How come there are no hexadecimal color values?
We are iterating over the CSSOM to determine what CSS was accepted by the engine’s parser. This serialization is determined by the CSSOM L1 Specification and hexadecimal values are supposed to be serialized into rgba().
API Catalog
If an API shows up as implemented for a browser, does it mean that I can use it?
Not necessarily. The API data here is obtained from enumerating each browser’s DOM. If an API is marked as implemented, it indicates that the API exists within the browser. Test were not run to verify the quality or functionality of the API.
How did you get the data from specifications?

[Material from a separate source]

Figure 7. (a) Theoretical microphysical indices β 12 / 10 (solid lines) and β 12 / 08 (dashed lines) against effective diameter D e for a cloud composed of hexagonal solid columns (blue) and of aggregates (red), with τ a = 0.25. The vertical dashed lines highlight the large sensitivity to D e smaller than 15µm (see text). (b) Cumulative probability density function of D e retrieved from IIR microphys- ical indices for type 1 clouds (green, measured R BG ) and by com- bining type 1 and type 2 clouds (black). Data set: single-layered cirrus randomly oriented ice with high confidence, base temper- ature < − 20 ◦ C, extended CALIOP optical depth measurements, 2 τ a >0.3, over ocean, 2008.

We extract API information from specifications by scraping IDLs from standards documents.
Why is the specification that I am looking for not on the list?
Currently we have only processed the specifications listed. In the future, we plan to expand that list in the future using the references defined in http://www.specref.org/.
Why is a particular API missing from an interface?
This could due to a few reasons:
- The API might exist elsewhere in the prototype chain and is actually inherited.
- This might actually be a bug in the data. Please create an issue in this Github repository.
Why does the table show that Edge is missing the length API in so many interfaces?
Length is implemented in a different place in the prototype chain and not on the instance as defined by the specifications.
What version of the browser does the data come from?
The data is gathered from the latest publically available version of each browser.
Is data also gathered for APIs on WebWorkers or SharedWorkers?
Unfortunately no. At this time, only interfaces and APIs exposed on Window are collected.
What library did you use to create the Venn diagram?
It’s powered by venn.js, an open source library distributed by MIT license.